Políticas públicas contra a obesidade
04.03.21O Globo
O primeiro Dia Mundial da Obesidade, celebrado durante a maior catástrofe sanitária dos últimos 100 anos, acontece hoje, 4 de março. Em todo o mundo, já são mais de 2,5 milhões de vidas perdidas. Um luto que podemos transformar em luta se colocarmos em prática a lição mais importante desta pandemia: não estamos sozinhos. Precisamos aprender de uma vez por todas que, além de ser um direito universal, a saúde de cada indivíduo depende do coletivo. Com a obesidade não poderia ser diferente.
O número dos casos cresce em ritmo industrial por todo o planeta. No Brasil, 96 milhões de adultos sofrem com o problema, segundo a Pesquisa Nacional de Saúde de 2019. Já passou da hora de deixarmos de lado a fita métrica e a balança, de estigmatizar as pessoas obesas. Enfrentamos uma questão de saúde pública e não vamos sair dessa se governos e sociedade civil não pensarem políticas públicas.

■ **O que fazer**:
**1)** No texto sobre obesidade, quantos adultos no Brasil sofrem com o problema, e segundo qual pesquisa?
**2)** Continue o texto sobre políticas públicas contra a obesidade a partir da última frase apresentada.
Os registros não têm relação com o que se pede aqui.

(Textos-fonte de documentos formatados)
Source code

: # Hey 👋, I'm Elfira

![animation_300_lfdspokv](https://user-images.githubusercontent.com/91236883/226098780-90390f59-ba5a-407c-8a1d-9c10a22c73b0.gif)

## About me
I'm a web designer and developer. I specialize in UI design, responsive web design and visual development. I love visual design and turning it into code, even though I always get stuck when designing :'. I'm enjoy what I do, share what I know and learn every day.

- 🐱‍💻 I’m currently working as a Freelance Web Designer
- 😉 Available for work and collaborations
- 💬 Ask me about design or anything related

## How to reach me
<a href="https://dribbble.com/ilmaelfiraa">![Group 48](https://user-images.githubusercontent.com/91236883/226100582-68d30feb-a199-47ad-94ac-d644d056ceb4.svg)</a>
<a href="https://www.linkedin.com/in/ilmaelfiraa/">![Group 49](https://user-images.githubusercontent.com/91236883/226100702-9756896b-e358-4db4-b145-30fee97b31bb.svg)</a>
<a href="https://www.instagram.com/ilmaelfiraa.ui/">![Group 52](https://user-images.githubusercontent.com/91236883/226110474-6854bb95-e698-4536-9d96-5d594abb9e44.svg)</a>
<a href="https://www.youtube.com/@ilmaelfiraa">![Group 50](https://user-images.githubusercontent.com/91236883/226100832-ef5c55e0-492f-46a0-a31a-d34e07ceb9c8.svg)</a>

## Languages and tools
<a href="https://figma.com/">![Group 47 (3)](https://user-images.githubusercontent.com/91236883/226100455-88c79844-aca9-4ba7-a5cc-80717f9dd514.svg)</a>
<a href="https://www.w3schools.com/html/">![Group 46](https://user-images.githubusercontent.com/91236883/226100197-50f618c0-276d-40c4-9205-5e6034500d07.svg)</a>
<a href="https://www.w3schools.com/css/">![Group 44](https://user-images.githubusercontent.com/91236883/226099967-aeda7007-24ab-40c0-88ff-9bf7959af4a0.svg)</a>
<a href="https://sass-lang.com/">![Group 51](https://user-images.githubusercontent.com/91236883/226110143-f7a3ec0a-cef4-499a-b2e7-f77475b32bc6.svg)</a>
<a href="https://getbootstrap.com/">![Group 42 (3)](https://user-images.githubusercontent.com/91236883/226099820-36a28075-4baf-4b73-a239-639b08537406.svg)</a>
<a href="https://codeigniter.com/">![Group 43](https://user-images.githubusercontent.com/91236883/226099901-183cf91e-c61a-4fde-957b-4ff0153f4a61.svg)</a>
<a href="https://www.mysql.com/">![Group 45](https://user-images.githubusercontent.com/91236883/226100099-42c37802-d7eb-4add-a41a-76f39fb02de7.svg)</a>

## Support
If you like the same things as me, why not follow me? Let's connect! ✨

■ **Respostas do exercício**:
**1)** 96 milhões de adultos, segundo a Pesquisa Nacional de Saúde de 2019.

**2)**
Prevenir sempre foi o melhor remédio: evita sofrimento, morte e, ainda, custa menos aos cofres públicos. Não faz sentido investir simplesmente na mudança de hábitos individuais. O controle de qualquer doença multifatorial, provocada por diversos fatores, como a obesidade, deve se dar em várias frentes.
É consenso na comunidade científica a associação entre obesidade e a oferta de bebida e alimentos ultraprocessados. Entre esses produtos com quantidade excessiva de açúcar, sal e gordura, o refrigerante desponta entre os mais consumidos. Um
estudo publicado no início deste ano estima o impacto das bebidas açucaradas — categoria que inclui refrigerantes, bebidas à base de fruta e chás com açúcar — na saúde dos brasileiros.
A partir de modelos matemáticos preditivos, dados sobre consumo, informações populacionais e do sistema de saúde brasileiro, os pesquisadores calculam que mais de 2,2 milhões de adultos e 721 mil crianças sofrem com obesidade ou sobrepeso por causa do consumo de bebidas açucaradas.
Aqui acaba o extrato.